Women of Google's 'Lady Day' a fun response to shareholder's sexist comment

Women of search giant add 'Lady' to their job titles referring to how an investor addressed CFO

The women of Google have come up with a clever, tongue-in-cheek way to raise awareness about gender equality after an investor made a sexist remark at the company's annual shareholders meeting last week.

When one investor wanted to ask chief financial officer Ruth Porat a question, he addressed it to "the lady CFO." He then directed his second question for Alphabet SVP of corporate development, David Drummond, to "Mr. Drummond."

Although Porat answered his question without acknowledging his casual sexism, frustration exploded both online and in the room, with another shareholder, Sonen Capital's Danielle Ginach, calling him out a few questions later:

"I am sorry to put another shareholder on the spot," she said. "But Ms. Porat is the CFO, not the lady CFO."

Other Googlers stood up in solidarity by designating this Thursday and today as "Lady Day."

The idea sprouted in an email group for alums of a Google leadership development program for women. One employee suggested that they should all change their titles to "Lady ___" in acknowledgment and light-hearted protest of the incident. As in, "Lady Systems Engineer," or "Lady People Analytics Manager."

As of now, more than 800 Googlers — women and men — have changed their job titles in the company-wide directory or in their email signatures.

Meg Mason, a "Lady Partner Operations Manager" for Shopping, says she sees Lady Day as a fun and "Googley" way to allow employees to "stand together and to show that someone's gender is entirely irrelevant to how they do their job."

To help spread the idea, participants created a special logo and internal landing page:

The lack of diversity in the tech industry — across both gender and ethnicity — is a very real issue. At Google, 70 per cent of employees are men and 60 per cent are white, and many other major tech companies have similar stats or worse.

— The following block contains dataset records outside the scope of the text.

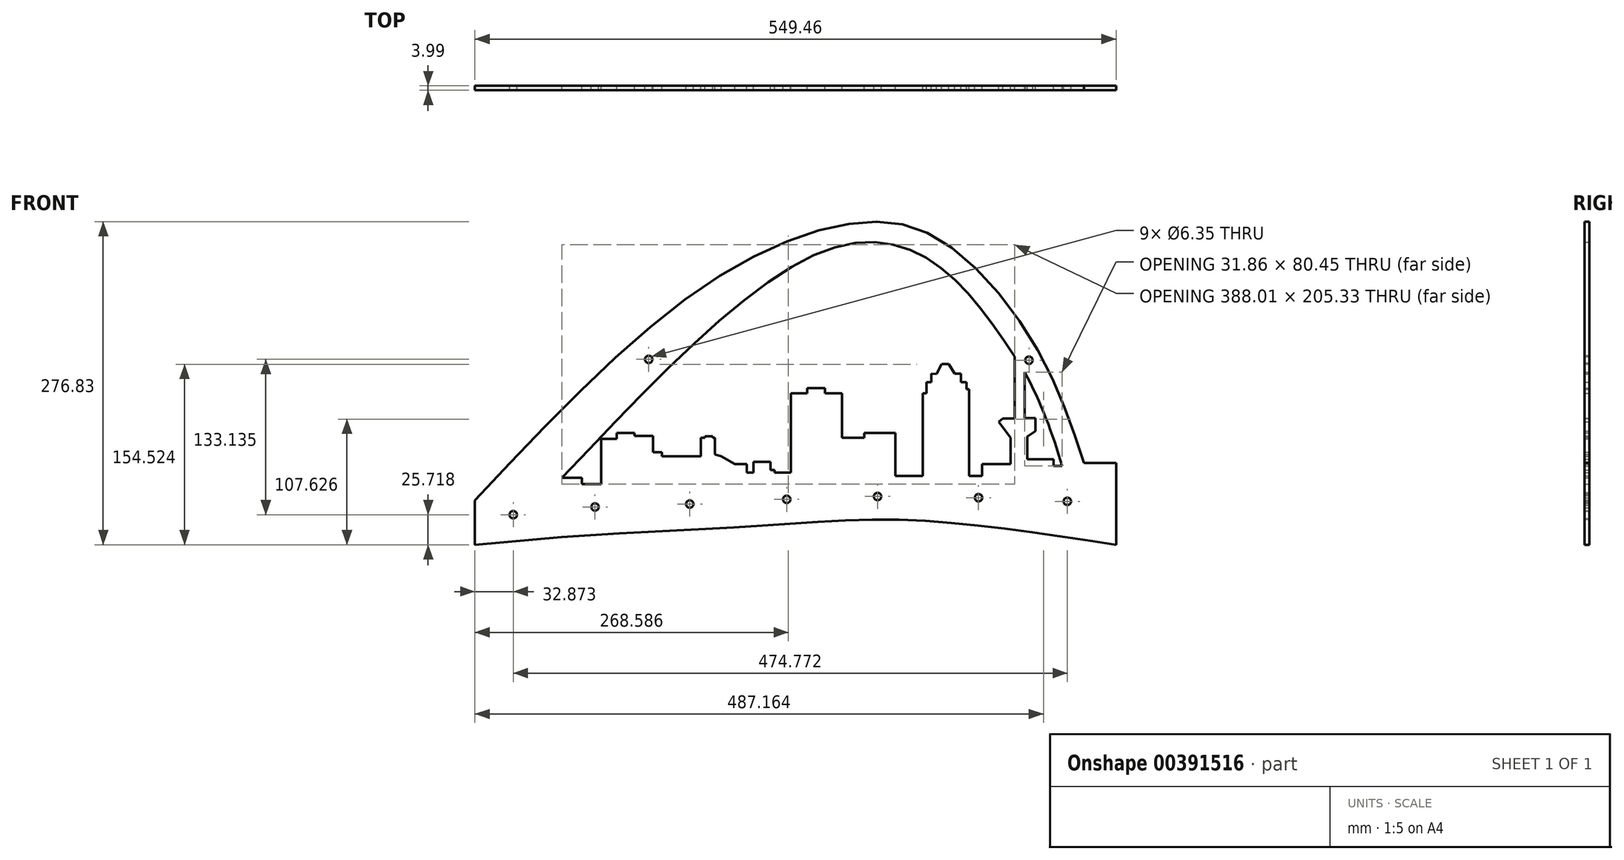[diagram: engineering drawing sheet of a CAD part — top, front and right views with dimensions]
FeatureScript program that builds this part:
annotation { "Feature Type Name" : "Feature", "Feature Type Description" : "" }
export const myFeature = defineFeature(function(context is Context, id is Id, definition is map)
    precondition{}
    {
        {
            var Q0;
            Q0=qCreatedBy(makeId("Front.planeOp"),FACE);
            var sketch = newSketch(context, id + "F0", { "sketchPlane" : qUnion([Q0])});
            skLineSegment(sketch, "E0", {"start": v(-89.7, -121.98) * mm, "end": v(-72.63, -121.98) * mm});
            skLineSegment(sketch, "E1", {"start": v(-72.63, -121.98) * mm, "end": v(-72.63, -127.47) * mm});
            skLineSegment(sketch, "E2", {"start": v(-72.63, -127.47) * mm, "end": v(-56.16, -127.47) * mm});
            skLineSegment(sketch, "E3", {"start": v(-56.16, -127.47) * mm, "end": v(-56.16, -88.5) * mm});
            skLineSegment(sketch, "E4", {"start": v(-56.16, -88.5) * mm, "end": v(-42.62, -88.5) * mm});
            skLineSegment(sketch, "E5", {"start": v(-42.62, -88.5) * mm, "end": v(-42.62, -83.62) * mm});
            skLineSegment(sketch, "E6", {"start": v(-42.62, -83.62) * mm, "end": v(-27.52, -83.62) * mm});
            skLineSegment(sketch, "E7", {"start": v(-27.52, -83.62) * mm, "end": v(-27.52, -86.21) * mm});
            skLineSegment(sketch, "E8", {"start": v(-27.52, -86.21) * mm, "end": v(-11.8, -86.21) * mm});
            skLineSegment(sketch, "E9", {"start": v(-11.8, -86.21) * mm, "end": v(-11.8, -100.01) * mm});
            skLineSegment(sketch, "E10", {"start": v(-11.8, -100.01) * mm, "end": v(-4.12, -100.01) * mm});
            skLineSegment(sketch, "E11", {"start": v(-4.12, -100.01) * mm, "end": v(-4.12, -103.6) * mm});
            skLineSegment(sketch, "E12", {"start": v(-4.12, -103.6) * mm, "end": v(25.63, -103.6) * mm});
            skLineSegment(sketch, "E13", {"start": v(25.63, -103.6) * mm, "end": v(29.4, -103.6) * mm});
            skLineSegment(sketch, "E14", {"start": v(29.4, -103.6) * mm, "end": v(29.4, -87.67) * mm});
            skLineSegment(sketch, "E15", {"start": v(29.4, -87.67) * mm, "end": v(32.7, -87.67) * mm});
            skLineSegment(sketch, "E16", {"start": v(32.7, -87.67) * mm, "end": v(32.7, -86.42) * mm});
            skLineSegment(sketch, "E17", {"start": v(32.7, -86.42) * mm, "end": v(39.32, -86.42) * mm});
            skLineSegment(sketch, "E18", {"start": v(39.32, -86.42) * mm, "end": v(39.32, -87.67) * mm});
            skLineSegment(sketch, "E19", {"start": v(39.32, -87.67) * mm, "end": v(41.24, -87.67) * mm});
            skLineSegment(sketch, "E20", {"start": v(41.24, -87.67) * mm, "end": v(41.24, -102.06) * mm});
            skLineSegment(sketch, "E21", {"start": v(41.24, -102.06) * mm, "end": v(46.72, -103.6) * mm});
            skLineSegment(sketch, "E22", {"start": v(46.72, -103.6) * mm, "end": v(58.37, -110.3) * mm});
            skLineSegment(sketch, "E23", {"start": v(58.37, -110.3) * mm, "end": v(68.72, -110.3) * mm});
            skLineSegment(sketch, "E24", {"start": v(68.72, -110.3) * mm, "end": v(68.72, -117.64) * mm});
            skLineSegment(sketch, "E25", {"start": v(68.72, -117.64) * mm, "end": v(74.33, -117.64) * mm});
            skLineSegment(sketch, "E26", {"start": v(74.33, -117.64) * mm, "end": v(74.33, -108.35) * mm});
            skLineSegment(sketch, "E27", {"start": v(74.33, -108.35) * mm, "end": v(88.95, -108.35) * mm});
            skLineSegment(sketch, "E28", {"start": v(88.95, -108.35) * mm, "end": v(88.95, -115.24) * mm});
            skLineSegment(sketch, "E29", {"start": v(88.95, -115.24) * mm, "end": v(92.58, -115.24) * mm});
            skLineSegment(sketch, "E30", {"start": v(92.58, -115.24) * mm, "end": v(92.58, -117.64) * mm});
            skLineSegment(sketch, "E31", {"start": v(92.58, -117.64) * mm, "end": v(106.46, -117.64) * mm});
            skLineSegment(sketch, "E32", {"start": v(106.46, -117.64) * mm, "end": v(106.46, -49.48) * mm});
            skLineSegment(sketch, "E33", {"start": v(106.46, -49.48) * mm, "end": v(120.26, -49.48) * mm});
            skLineSegment(sketch, "E34", {"start": v(120.26, -49.48) * mm, "end": v(120.26, -45.07) * mm});
            skLineSegment(sketch, "E35", {"start": v(120.26, -45.07) * mm, "end": v(135.58, -45.07) * mm});
            skLineSegment(sketch, "E36", {"start": v(135.58, -45.07) * mm, "end": v(135.58, -49.48) * mm});
            skLineSegment(sketch, "E37", {"start": v(135.58, -49.48) * mm, "end": v(150.34, -49.48) * mm});
            skLineSegment(sketch, "E38", {"start": v(150.34, -49.48) * mm, "end": v(150.34, -87.67) * mm});
            skLineSegment(sketch, "E39", {"start": v(150.34, -87.67) * mm, "end": v(169.31, -87.67) * mm});
            skLineSegment(sketch, "E40", {"start": v(169.31, -87.67) * mm, "end": v(169.31, -83.62) * mm});
            skLineSegment(sketch, "E41", {"start": v(169.31, -83.62) * mm, "end": v(195.84, -83.62) * mm});
            skLineSegment(sketch, "E42", {"start": v(195.84, -83.62) * mm, "end": v(195.84, -120.22) * mm});
            skLineSegment(sketch, "E43", {"start": v(195.84, -120.22) * mm, "end": v(219.53, -120.22) * mm});
            skLineSegment(sketch, "E44", {"start": v(219.53, -120.22) * mm, "end": v(219.53, -49.48) * mm});
            skLineSegment(sketch, "E45", {"start": v(219.53, -49.48) * mm, "end": v(222.58, -49.48) * mm});
            skLineSegment(sketch, "E46", {"start": v(222.58, -49.48) * mm, "end": v(222.58, -44.92) * mm});
            skLineSegment(sketch, "E47", {"start": v(222.58, -40.04) * mm, "end": v(226.85, -40.04) * mm});
            skLineSegment(sketch, "E48", {"start": v(226.85, -40.04) * mm, "end": v(226.85, -32.85) * mm});
            skLineSegment(sketch, "E49", {"start": v(235.7, -24.42) * mm, "end": v(241.68, -24.42) * mm});
            skLineSegment(sketch, "E50", {"start": v(241.68, -24.42) * mm, "end": v(246.75, -32.85) * mm});
            skLineSegment(sketch, "E51", {"start": v(246.75, -32.85) * mm, "end": v(252.25, -32.85) * mm});
            skLineSegment(sketch, "E52", {"start": v(252.25, -32.85) * mm, "end": v(252.25, -40.04) * mm});
            skLineSegment(sketch, "E53", {"start": v(252.25, -40.04) * mm, "end": v(256.82, -40.04) * mm});
            skLineSegment(sketch, "E54", {"start": v(256.82, -40.04) * mm, "end": v(256.82, -46.24) * mm});
            skLineSegment(sketch, "E55", {"start": v(256.82, -46.24) * mm, "end": v(259.1, -46.24) * mm});
            skLineSegment(sketch, "E56", {"start": v(259.1, -46.24) * mm, "end": v(259.1, -120.22) * mm});
            skLineSegment(sketch, "E57", {"start": v(259.1, -120.22) * mm, "end": v(270.43, -120.22) * mm});
            skLineSegment(sketch, "E58", {"start": v(270.43, -120.22) * mm, "end": v(270.43, -110.3) * mm});
            skLineSegment(sketch, "E59", {"start": v(270.43, -110.3) * mm, "end": v(294.87, -110.3) * mm});
            skLineSegment(sketch, "E60", {"start": v(294.87, -110.3) * mm, "end": v(294.87, -87.67) * mm});
            skLineSegment(sketch, "E61", {"start": v(294.87, -87.67) * mm, "end": v(284.45, -73.95) * mm});
            skLineSegment(sketch, "E62", {"start": v(284.45, -73.95) * mm, "end": v(287.97, -71.27) * mm});
            skLineSegment(sketch, "E63", {"start": v(222.58, -40.04) * mm, "end": v(222.58, -44.92) * mm});
            skLineSegment(sketch, "E64", {"start": v(287.97, -71.27) * mm, "end": v(298.3, -71.27) * mm});
            skLineSegment(sketch, "E65", {"start": v(298.3, -71.27) * mm, "end": v(298.3, -18.05) * mm});
            skFitSpline(sketch, "E66", {"points": [v(-89.7, -121.98) * mm, v(140.18, 74.29) * mm, v(231.6, 60.48) * mm, v(298.3, -18.05) * mm], "startDerivative": vector(528.74, 559.34) * mm, "endDerivative": vector(221.4, -327.68) * mm});
            skLineSegment(sketch, "E67", {"start": v(306.94, -31.48) * mm, "end": v(306.94, -70.84) * mm});
            skLineSegment(sketch, "E68", {"start": v(306.94, -70.84) * mm, "end": v(316, -70.84) * mm});
            skLineSegment(sketch, "E69", {"start": v(316, -70.84) * mm, "end": v(316, -82.06) * mm});
            skLineSegment(sketch, "E70", {"start": v(316, -82.06) * mm, "end": v(309.1, -86.8) * mm});
            skLineSegment(sketch, "E71", {"start": v(309.1, -86.8) * mm, "end": v(309.1, -106.12) * mm});
            skLineSegment(sketch, "E72", {"start": v(309.1, -106.12) * mm, "end": v(331.55, -106.12) * mm});
            skLineSegment(sketch, "E73", {"start": v(331.55, -106.12) * mm, "end": v(331.55, -111.93) * mm});
            skLineSegment(sketch, "E74", {"start": v(331.55, -111.93) * mm, "end": v(338.8, -111.93) * mm});
            skArc(sketch, "E75", {"start": v(338.8, -111.93) * mm, "mid": v(325, -70.86) * mm, "end": v(306.94, -31.48) * mm});
            skFitSpline(sketch, "E76", {"points": [v(-164.29, -141.35) * mm, v(27.2, 39.02) * mm, v(158.32, 95.98) * mm, v(235.09, 81.31) * mm, v(317.03, -11.03) * mm, v(357.57, -109.42) * mm], "startDerivative": vector(693.22, 737.48) * mm, "endDerivative": vector(180.95, -551.52) * mm});
            skLineSegment(sketch, "E77", {"start": v(357.57, -109.42) * mm, "end": v(385.17, -109.42) * mm});
            skLineSegment(sketch, "E78", {"start": v(385.17, -109.42) * mm, "end": v(385.17, -139.63) * mm});
            skLineSegment(sketch, "E79", {"start": v(385.17, -139.63) * mm, "end": v(385.17, -179.33) * mm});
            skFitSpline(sketch, "E80", {"points": [v(385.17, -179.33) * mm, v(275.63, -163.8) * mm, v(177.3, -157.75) * mm, v(69.47, -163.8) * mm, v(-46.11, -169.83) * mm, v(-164.29, -179.33) * mm], "startDerivative": vector(-555.33, 85.44) * mm, "endDerivative": vector(-570.36, -51.26) * mm});
            skLineSegment(sketch, "E81", {"start": v(-164.29, -141.35) * mm, "end": v(-164.29, -179.33) * mm});
            skLineSegment(sketch, "E82", {"start": v(235.7, -24.42) * mm, "end": v(231.33, -33.14) * mm});
            skLineSegment(sketch, "E83", {"start": v(226.85, -32.85) * mm, "end": v(231.33, -33.14) * mm});
            skCircle(sketch, "E84", {"center": v(-131.42, -153.61) * mm, "radius": 3.18 * mm});
            skCircle(sketch, "E85", {"center": v(-61.39, -146.98) * mm, "radius": 3.18 * mm});
            skCircle(sketch, "E86", {"center": v(19.81, -144.46) * mm, "radius": 3.18 * mm});
            skCircle(sketch, "E87", {"center": v(102.9, -140.44) * mm, "radius": 3.18 * mm});
            skCircle(sketch, "E88", {"center": v(180.73, -137.98) * mm, "radius": 3.18 * mm});
            skCircle(sketch, "E89", {"center": v(267.25, -139.03) * mm, "radius": 3.18 * mm});
            skCircle(sketch, "E90", {"center": v(343.36, -142.15) * mm, "radius": 3.18 * mm});
            skCircle(sketch, "E91", {"center": v(-15.37, -20.48) * mm, "radius": 3.18 * mm});
            skCircle(sketch, "E92", {"center": v(310.48, -21.24) * mm, "radius": 3.18 * mm});
            skSolve(sketch);
        }
        {
            var Q0;
            Q0=makeQuery(id+"F0.imprint","IMPRINT",FACE,{"disambiguationData":[TD([[makeQuery(id+"F0.imprint","IMPRINT",EDGE,{"derivedFrom":sQuery(id+"F0.wireOp",EDGE,"E0")}),-1.0]])]});
            extrude(context, id + "F1", {"entities" : qUnion([Q0]), "depth" : 4 * mm});
        }
    });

Gender equality in the workplace is a country-wide problem too — in 2015, women made 79-cents for every dollar earned by men.

Googlers participating in Lady Day want it to be an opportunity to encourage critical thinking about equality in the workplace.

"It's really inspiring to have women leaders like Ruth to look up to," Anya Estrov, another Googler who changed her title, says. "I hope that by seeing this, women will continue to push themselves."

Besides Porat, Google has a handful of other women in its top executive positions — including seven of the 20 people in Google's inner leadership circle.